Working data below:

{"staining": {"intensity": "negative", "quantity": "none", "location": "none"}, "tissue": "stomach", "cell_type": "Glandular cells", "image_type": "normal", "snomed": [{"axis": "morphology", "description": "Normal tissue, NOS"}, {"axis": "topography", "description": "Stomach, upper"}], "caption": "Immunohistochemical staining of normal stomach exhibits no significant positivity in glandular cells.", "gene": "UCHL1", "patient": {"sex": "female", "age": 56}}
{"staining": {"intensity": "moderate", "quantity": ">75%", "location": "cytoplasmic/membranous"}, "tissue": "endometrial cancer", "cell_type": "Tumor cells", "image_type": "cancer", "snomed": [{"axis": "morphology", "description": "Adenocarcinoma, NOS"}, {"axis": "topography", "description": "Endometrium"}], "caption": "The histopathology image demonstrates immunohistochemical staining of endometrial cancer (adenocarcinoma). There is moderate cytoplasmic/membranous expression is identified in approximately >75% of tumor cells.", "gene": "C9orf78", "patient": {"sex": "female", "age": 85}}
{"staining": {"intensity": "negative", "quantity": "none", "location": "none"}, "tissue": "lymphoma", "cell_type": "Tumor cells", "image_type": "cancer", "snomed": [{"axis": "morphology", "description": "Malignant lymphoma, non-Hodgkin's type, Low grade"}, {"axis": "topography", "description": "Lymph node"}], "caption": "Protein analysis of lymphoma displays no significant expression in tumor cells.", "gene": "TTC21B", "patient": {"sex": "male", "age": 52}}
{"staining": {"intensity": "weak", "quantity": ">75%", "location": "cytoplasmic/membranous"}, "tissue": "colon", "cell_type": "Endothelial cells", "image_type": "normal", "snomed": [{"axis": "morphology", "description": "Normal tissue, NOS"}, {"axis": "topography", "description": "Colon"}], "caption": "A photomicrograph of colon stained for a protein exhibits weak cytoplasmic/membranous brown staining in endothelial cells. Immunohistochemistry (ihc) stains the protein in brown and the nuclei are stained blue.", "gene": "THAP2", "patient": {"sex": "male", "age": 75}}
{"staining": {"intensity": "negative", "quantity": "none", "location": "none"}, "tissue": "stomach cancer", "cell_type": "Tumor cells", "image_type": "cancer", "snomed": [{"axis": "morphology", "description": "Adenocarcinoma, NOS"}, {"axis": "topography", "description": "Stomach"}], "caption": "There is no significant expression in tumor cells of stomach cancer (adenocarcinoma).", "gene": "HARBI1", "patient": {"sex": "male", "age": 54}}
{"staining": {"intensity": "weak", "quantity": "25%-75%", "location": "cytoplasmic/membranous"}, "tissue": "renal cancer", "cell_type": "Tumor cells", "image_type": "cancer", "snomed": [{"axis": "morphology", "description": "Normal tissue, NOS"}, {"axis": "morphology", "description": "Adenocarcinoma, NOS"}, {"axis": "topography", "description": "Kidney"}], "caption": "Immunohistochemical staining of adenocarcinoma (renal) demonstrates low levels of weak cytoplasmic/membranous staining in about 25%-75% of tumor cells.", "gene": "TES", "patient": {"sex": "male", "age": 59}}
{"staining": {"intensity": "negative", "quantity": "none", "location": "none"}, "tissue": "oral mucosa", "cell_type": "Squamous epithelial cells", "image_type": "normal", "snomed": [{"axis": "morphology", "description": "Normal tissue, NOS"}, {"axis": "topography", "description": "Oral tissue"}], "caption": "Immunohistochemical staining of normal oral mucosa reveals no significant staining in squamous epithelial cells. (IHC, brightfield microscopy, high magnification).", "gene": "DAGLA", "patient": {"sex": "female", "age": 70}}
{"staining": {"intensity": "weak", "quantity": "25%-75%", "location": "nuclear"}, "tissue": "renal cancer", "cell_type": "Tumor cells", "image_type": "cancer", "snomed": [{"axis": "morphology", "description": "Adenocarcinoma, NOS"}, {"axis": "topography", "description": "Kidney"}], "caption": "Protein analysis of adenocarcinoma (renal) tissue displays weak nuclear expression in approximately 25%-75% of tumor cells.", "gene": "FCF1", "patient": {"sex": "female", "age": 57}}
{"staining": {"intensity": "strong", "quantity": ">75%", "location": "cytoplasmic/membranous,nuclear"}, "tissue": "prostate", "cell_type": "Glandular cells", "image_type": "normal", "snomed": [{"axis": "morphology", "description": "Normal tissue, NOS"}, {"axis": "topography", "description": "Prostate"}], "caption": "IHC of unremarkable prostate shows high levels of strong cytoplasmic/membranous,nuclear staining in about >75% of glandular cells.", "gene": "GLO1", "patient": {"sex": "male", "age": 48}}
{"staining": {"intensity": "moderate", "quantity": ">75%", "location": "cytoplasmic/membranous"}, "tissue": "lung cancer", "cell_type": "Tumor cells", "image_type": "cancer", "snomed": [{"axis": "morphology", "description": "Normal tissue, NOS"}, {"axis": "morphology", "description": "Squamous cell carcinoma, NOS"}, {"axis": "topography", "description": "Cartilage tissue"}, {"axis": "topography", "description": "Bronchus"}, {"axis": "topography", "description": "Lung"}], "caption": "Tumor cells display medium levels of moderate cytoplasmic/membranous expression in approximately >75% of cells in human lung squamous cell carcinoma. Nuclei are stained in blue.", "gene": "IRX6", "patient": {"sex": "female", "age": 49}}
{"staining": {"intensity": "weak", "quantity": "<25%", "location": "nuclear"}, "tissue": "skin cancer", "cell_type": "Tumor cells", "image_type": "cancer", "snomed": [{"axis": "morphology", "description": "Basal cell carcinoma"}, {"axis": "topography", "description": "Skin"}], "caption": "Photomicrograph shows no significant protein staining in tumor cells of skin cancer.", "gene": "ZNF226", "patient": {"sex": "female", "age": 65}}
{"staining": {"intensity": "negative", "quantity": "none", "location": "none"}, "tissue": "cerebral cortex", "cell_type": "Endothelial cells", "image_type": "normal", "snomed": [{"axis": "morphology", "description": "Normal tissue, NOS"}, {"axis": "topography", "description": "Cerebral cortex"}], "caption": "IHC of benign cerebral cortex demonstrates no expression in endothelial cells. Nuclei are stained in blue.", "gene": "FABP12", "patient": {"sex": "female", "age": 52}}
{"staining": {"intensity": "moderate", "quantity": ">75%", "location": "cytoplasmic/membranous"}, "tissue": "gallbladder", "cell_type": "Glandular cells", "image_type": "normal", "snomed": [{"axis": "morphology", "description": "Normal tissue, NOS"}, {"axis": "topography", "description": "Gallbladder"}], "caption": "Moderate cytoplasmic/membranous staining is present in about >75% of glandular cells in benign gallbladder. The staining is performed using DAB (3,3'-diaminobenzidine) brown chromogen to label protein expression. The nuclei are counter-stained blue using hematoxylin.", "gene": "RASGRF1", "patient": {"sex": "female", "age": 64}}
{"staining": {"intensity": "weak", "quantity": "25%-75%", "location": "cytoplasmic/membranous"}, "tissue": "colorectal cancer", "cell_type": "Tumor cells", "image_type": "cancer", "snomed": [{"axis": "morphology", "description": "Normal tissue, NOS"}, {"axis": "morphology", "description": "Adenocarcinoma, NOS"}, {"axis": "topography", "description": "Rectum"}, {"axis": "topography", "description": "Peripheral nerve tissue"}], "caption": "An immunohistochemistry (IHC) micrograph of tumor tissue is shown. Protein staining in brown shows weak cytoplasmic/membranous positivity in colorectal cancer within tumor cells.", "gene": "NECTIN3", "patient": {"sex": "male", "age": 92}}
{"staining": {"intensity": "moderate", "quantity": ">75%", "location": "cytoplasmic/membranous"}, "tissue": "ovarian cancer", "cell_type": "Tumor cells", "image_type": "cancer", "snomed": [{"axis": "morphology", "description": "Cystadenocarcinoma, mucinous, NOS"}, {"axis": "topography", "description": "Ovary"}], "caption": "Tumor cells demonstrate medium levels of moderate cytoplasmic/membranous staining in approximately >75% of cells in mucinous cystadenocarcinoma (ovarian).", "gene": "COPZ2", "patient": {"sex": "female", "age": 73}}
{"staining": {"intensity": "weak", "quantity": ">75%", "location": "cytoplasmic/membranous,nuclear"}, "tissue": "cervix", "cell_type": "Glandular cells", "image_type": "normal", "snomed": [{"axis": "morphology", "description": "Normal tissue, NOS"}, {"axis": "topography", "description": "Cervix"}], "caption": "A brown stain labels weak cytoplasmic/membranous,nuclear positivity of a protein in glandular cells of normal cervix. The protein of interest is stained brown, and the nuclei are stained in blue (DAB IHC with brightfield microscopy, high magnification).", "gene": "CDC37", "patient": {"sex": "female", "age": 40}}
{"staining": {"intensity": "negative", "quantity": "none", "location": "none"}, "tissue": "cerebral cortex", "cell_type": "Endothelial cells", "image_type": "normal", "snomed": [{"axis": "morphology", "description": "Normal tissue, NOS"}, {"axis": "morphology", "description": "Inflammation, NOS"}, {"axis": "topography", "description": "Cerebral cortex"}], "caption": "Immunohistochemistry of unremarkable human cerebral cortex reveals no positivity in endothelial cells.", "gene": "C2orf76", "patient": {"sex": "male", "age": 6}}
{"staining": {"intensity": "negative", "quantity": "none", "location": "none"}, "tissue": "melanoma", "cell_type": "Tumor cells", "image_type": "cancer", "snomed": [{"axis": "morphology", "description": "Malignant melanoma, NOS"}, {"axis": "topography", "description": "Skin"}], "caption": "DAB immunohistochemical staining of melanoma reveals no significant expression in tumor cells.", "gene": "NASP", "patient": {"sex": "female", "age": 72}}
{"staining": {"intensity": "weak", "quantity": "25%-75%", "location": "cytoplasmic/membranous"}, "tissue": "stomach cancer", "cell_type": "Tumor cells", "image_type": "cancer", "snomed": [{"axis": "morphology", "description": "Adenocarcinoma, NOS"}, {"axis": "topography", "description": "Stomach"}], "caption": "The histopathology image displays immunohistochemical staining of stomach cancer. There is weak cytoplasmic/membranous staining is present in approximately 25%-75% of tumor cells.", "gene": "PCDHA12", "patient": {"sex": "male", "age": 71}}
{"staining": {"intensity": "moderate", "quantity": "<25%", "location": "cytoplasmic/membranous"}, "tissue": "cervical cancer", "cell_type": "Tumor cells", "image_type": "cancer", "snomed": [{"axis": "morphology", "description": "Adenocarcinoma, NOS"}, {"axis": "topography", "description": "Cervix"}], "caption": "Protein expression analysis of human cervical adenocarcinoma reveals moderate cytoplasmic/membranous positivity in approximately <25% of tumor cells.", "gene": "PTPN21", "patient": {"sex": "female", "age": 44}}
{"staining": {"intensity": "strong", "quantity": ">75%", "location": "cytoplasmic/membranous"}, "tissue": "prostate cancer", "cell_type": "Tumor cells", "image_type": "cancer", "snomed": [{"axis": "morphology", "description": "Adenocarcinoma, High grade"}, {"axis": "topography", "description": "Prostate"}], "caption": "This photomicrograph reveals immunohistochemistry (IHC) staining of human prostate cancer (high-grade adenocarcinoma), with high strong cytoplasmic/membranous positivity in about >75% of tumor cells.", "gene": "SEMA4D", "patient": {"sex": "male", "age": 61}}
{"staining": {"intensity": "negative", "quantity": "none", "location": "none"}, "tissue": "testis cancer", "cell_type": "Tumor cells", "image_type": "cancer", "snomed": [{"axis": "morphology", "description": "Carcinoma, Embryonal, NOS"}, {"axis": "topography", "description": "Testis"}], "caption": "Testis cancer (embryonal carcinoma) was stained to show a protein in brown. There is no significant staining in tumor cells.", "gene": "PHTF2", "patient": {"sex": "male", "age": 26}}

End of Working data.

Aim of the exercise:
Within the material above, output exactly the lines from the one with "cells demonstrate medium" through the one with "of unremarkable human", end lines included, and nothing besides.

Exercise result:
{"staining": {"intensity": "moderate", "quantity": ">75%", "location": "cytoplasmic/membranous"}, "tissue": "ovarian cancer", "cell_type": "Tumor cells", "image_type": "cancer", "snomed": [{"axis": "morphology", "description": "Cystadenocarcinoma, mucinous, NOS"}, {"axis": "topography", "description": "Ovary"}], "caption": "Tumor cells demonstrate medium levels of moderate cytoplasmic/membranous staining in approximately >75% of cells in mucinous cystadenocarcinoma (ovarian).", "gene": "COPZ2", "patient": {"sex": "female", "age": 73}}
{"staining": {"intensity": "weak", "quantity": ">75%", "location": "cytoplasmic/membranous,nuclear"}, "tissue": "cervix", "cell_type": "Glandular cells", "image_type": "normal", "snomed": [{"axis": "morphology", "description": "Normal tissue, NOS"}, {"axis": "topography", "description": "Cervix"}], "caption": "A brown stain labels weak cytoplasmic/membranous,nuclear positivity of a protein in glandular cells of normal cervix. The protein of interest is stained brown, and the nuclei are stained in blue (DAB IHC with brightfield microscopy, high magnification).", "gene": "CDC37", "patient": {"sex": "female", "age": 40}}
{"staining": {"intensity": "negative", "quantity": "none", "location": "none"}, "tissue": "cerebral cortex", "cell_type": "Endothelial cells", "image_type": "normal", "snomed": [{"axis": "morphology", "description": "Normal tissue, NOS"}, {"axis": "morphology", "description": "Inflammation, NOS"}, {"axis": "topography", "description": "Cerebral cortex"}], "caption": "Immunohistochemistry of unremarkable human cerebral cortex reveals no positivity in endothelial cells.", "gene": "C2orf76", "patient": {"sex": "male", "age": 6}}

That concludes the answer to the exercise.